Que signifie ce que nous venons de faire ?
Nous avons rappelé des siècles d'attentats, d'injustices, de souffrances, et de crimes dont une grande partie de notre population porte encore les traces.
Nous avons honoré des siècles de luttes et de résistances menées par nos ancêtres pour que la liberté, la dignité et le respect des droits humains ne soient pas des calebasses vides.
Nous nous sommes inclinés au-dessus du sang qui a coulé.
Nous avons salué les héroïsmes et le courage de nombreuses générations d'hommes et de femmes qui ont fait ce que nous sommes, et qui aujourd'hui nous remplissent d'un sentiment très fort que rien ne pourra nous enlever : nous sommes un peuple avec une histoire, une culture et une identité.
"La continuité historique de notre peuple et de sa conscience"
Mais avec ces deux gestes symboliques nous avons ensemble et sans exclusion de quiconque, quelle que soit sa couleur de peau ou son origine, signifié au monde :
La fin d'une époque !
La fin du sentiment d'infériorité.
La fin de la passivité.
La fin de l'asservissement mental, moral, inculqué au plus profond de notre conscience.
La fin d'un sentiment d'impuissance qui ne mène qu'à la violence et au ressentiment stérile.
Ces symboles sont aussi la force d'imaginer un autre monde, sans asservissement, sans domination, sans exploitation : un monde de solidarité, d'échange et de respects mutuels, dans une république unie qui respecte les différences.
Ces symboles rappellent aussi sans ambiguïté, la continuité historique de notre peuple et de sa conscience ; affirme notre droit, et même notre devoir, d'en assurer le devenir sans nationalisme archaïque, sans esprit communautariste, sans violence, sans racisme, sans haine envers quiconque, sans exclusion de ceux qui ont fait le choix de partager le destin de Notre pays.
Ces symboles expriment encore notre ouverture fraternelle au monde dans le respect de la nature et du vivant.

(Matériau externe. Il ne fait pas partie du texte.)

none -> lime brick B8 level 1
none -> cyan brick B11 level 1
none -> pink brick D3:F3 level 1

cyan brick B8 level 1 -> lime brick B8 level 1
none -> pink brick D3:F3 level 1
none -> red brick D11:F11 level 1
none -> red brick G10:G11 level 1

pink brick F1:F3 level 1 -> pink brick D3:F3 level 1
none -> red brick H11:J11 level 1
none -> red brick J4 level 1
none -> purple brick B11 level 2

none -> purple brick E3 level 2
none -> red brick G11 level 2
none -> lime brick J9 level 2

Aux côtés des drapeaux de la République française (bleu, blanc, rouge) ; de l'Europe (des 12 étoiles de la paix) ; de l'OECO (qui nous rappelle le vert et le jaune de notre maison commune, la Caraïbe) ; de l'AEC (dont le bleu nous rappelle nos racines ancestrales amérindiennes) flottera désormais une dignité reconquise, une fraternité universelle portée dans la sérénité, et qui s'engage à respecter toutes les différences.

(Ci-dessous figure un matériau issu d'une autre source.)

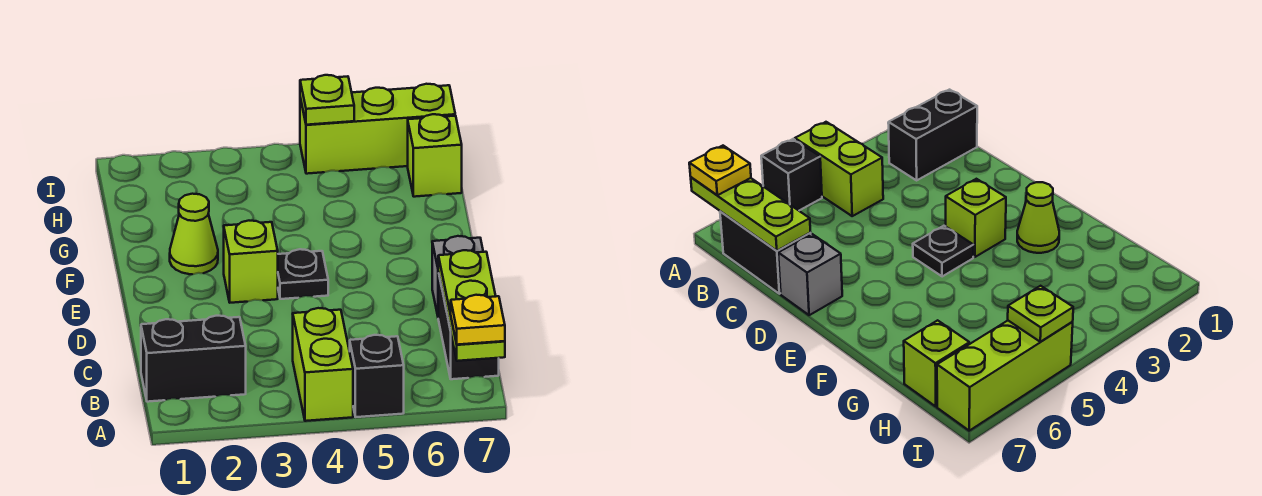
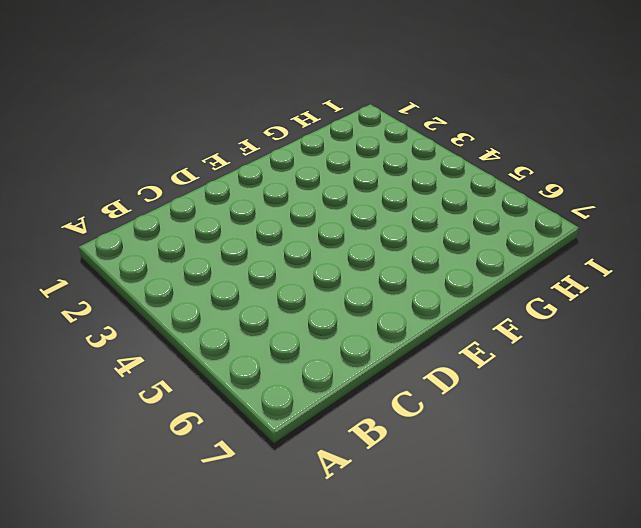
none -> lime brick A4:B4 level 1
none -> black brick A5 level 1
none -> black brick B1:B2 level 1

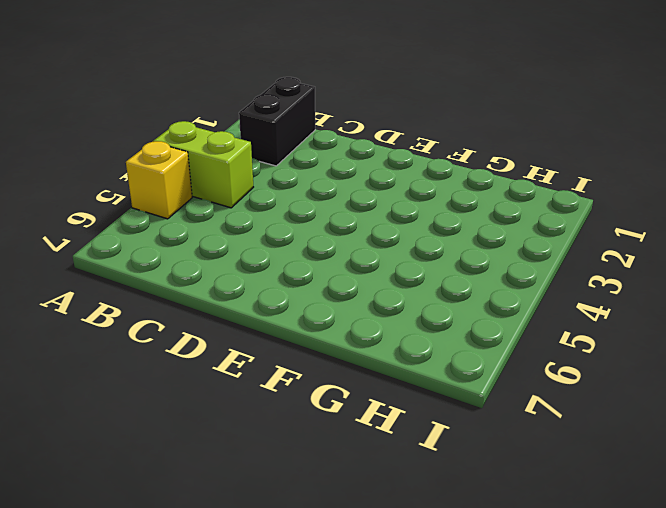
yellow brick A5 level 1 -> black brick A5 level 1
none -> black brick B7:C7 level 1
none -> grey brick D7 level 1
none -> lime brick E3 level 1

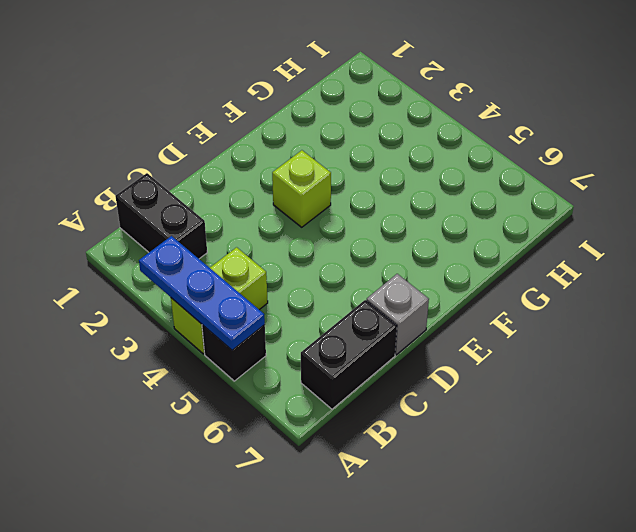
blue plate A3:A5 level 2 -> none
none -> black plate E4 level 1
none -> lime cone F2 level 1
none -> lime brick H7 level 1

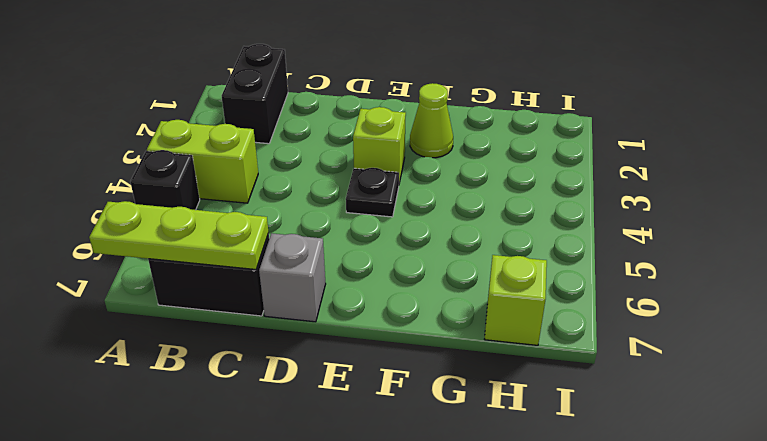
none -> lime brick I5:I7 level 1
none -> lime plate I5 level 2
none -> yellow plate A7 level 3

"Notre drapeau et notre hymne chanteront dans tous les alizés, une détermination"
Je formule le vœu que ces symboles que nous nous sommes donnés, garantissent à tous la force de bannir toutes les hiérarchies de race, de culture, ou de civilisation ; qu'ils nous assurent que la seule richesse qui vaille c'est celle d'une humanité qui se respecte et qui respecte le vivant.
Notre drapeau et notre hymne chanteront dans tous les alizés, une détermination. Celle d'un peuple, d'un peuple exerçant pleinement sa dignité de penser, d'initier, de créer, d'inventer, de bâtir sans aucune limite à ses capacités.

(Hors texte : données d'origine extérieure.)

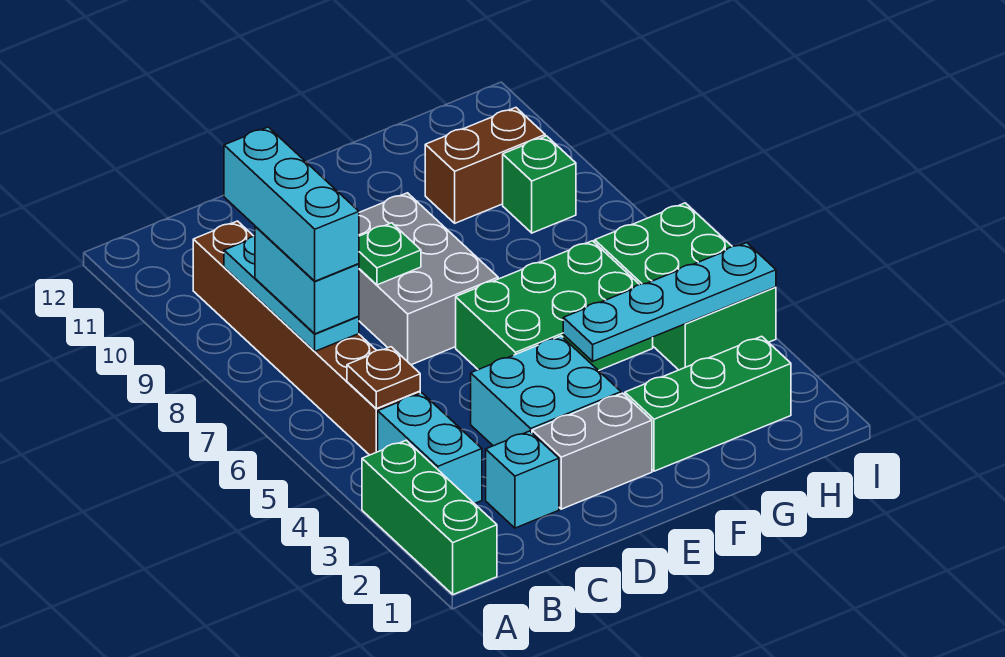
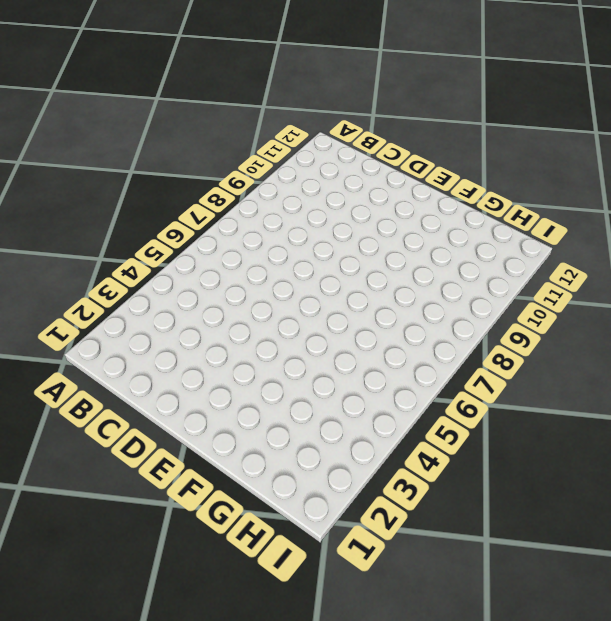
none -> green brick A1:A3 level 1
none -> cyan brick B3:B4 level 1
none -> brown brick B5:B10 level 1

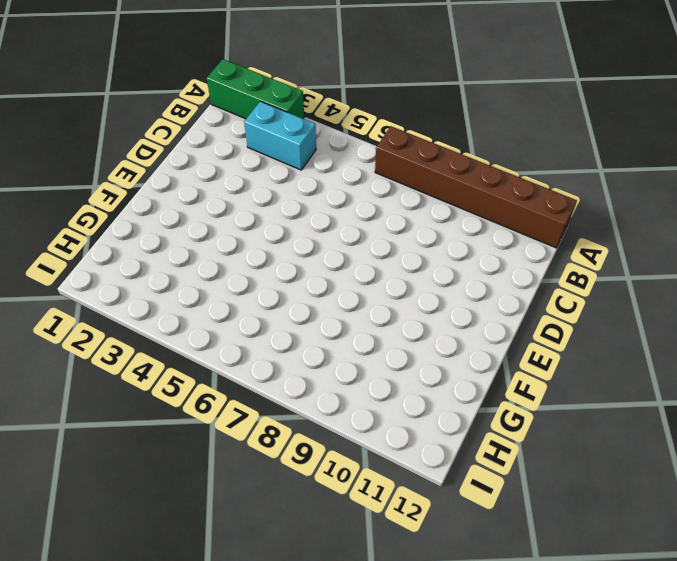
brown brick A7:A12 level 1 -> brown brick B5:B10 level 1
none -> cyan brick C2 level 1
none -> grey brick D2:E2 level 1
none -> cyan brick D3:E4 level 1

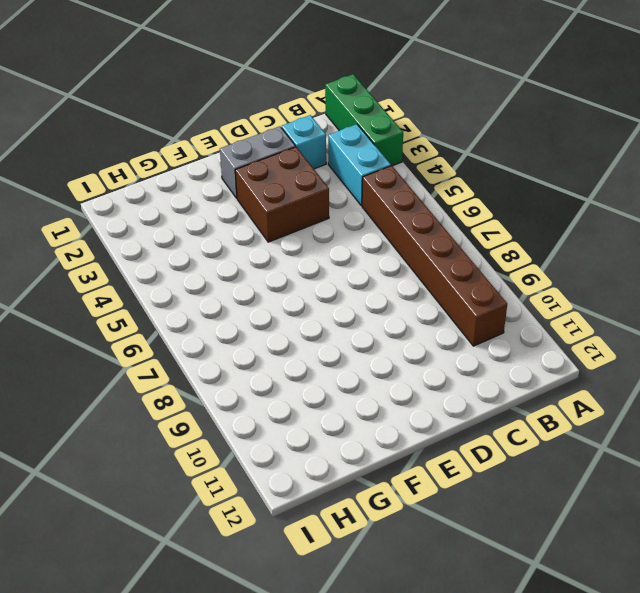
brown brick D3:E4 level 1 -> cyan brick D3:E4 level 1
none -> grey brick D7:E9 level 1
none -> green brick E5:G6 level 1
none -> green brick F2:H2 level 1

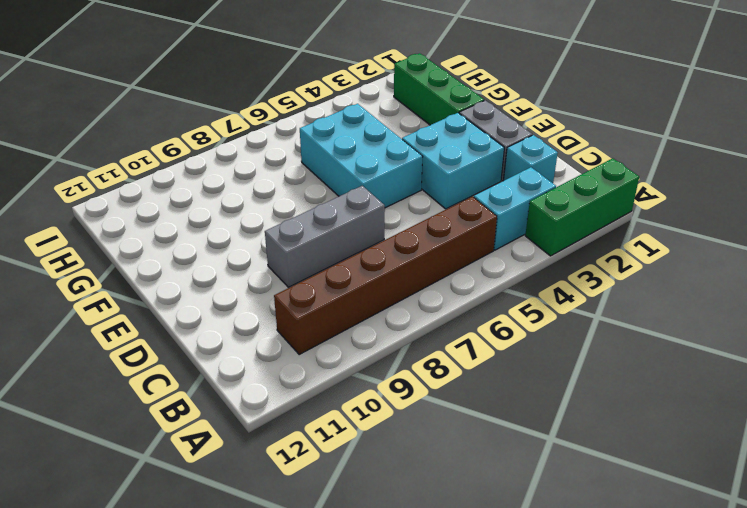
grey brick D7:D9 level 1 -> grey brick D7:E9 level 1
cyan brick E5:G6 level 1 -> green brick E5:G6 level 1
none -> brown brick G10:H10 level 1
none -> green brick H4:I6 level 1
none -> green brick H9 level 1

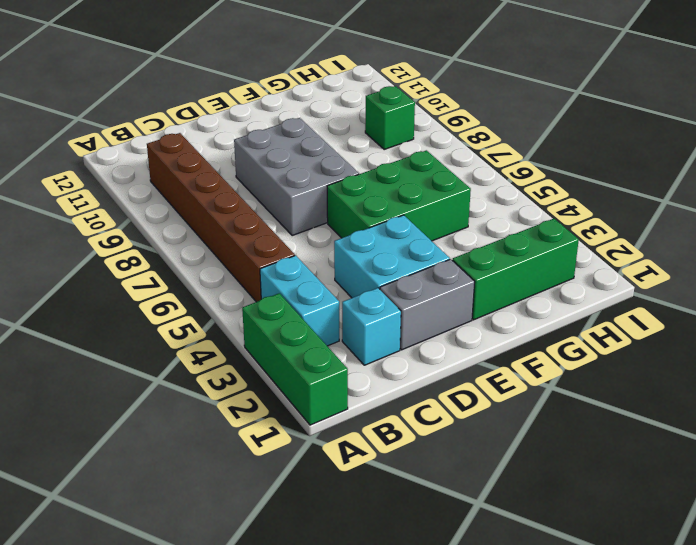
none -> brown brick G10:H10 level 1
none -> green brick H4:I6 level 1
none -> brown plate B5 level 2

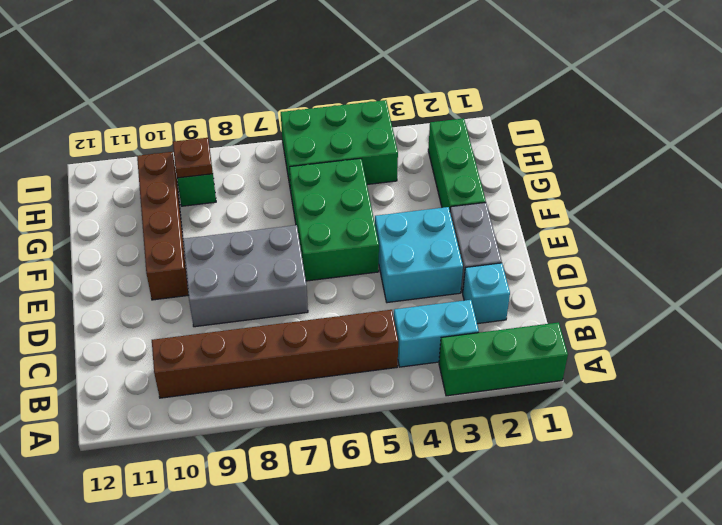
brown brick E10:H10 level 1 -> brown brick G10:H10 level 1
brown plate H9 level 2 -> brown plate B5 level 2
none -> cyan plate B7:B9 level 2
none -> green plate D8 level 2
none -> cyan plate F4:I4 level 2

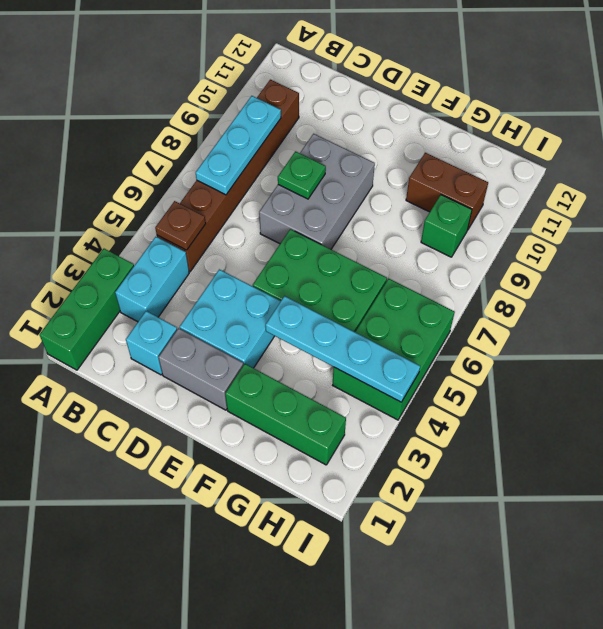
none -> cyan brick B7:B8 level 3
none -> cyan brick B7:B9 level 4

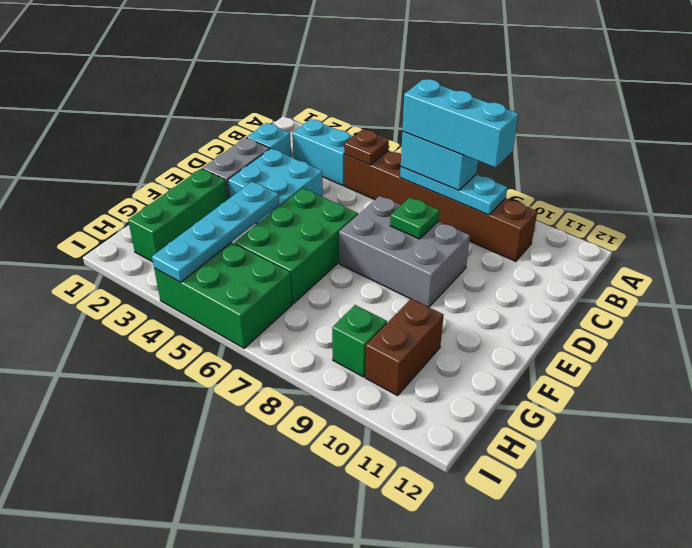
none -> green brick A1:A3 level 1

Ils chanteront, sans exactions et sans violences, notre volonté d'aborder le futur sans complexe, avec fierté, avec audace, avec l'esprit de création.
Ils chanteront à la face du monde, de l'Europe, de la France, notre appartenance aussi à cette géographie cordiale que sont la Caraïbe et les Amériques, et notre volonté de nous y construire sans renoncer aux soli- darités que nous ont offertes nos histoires partagées, nos espérances conquises, nos combats fondateurs.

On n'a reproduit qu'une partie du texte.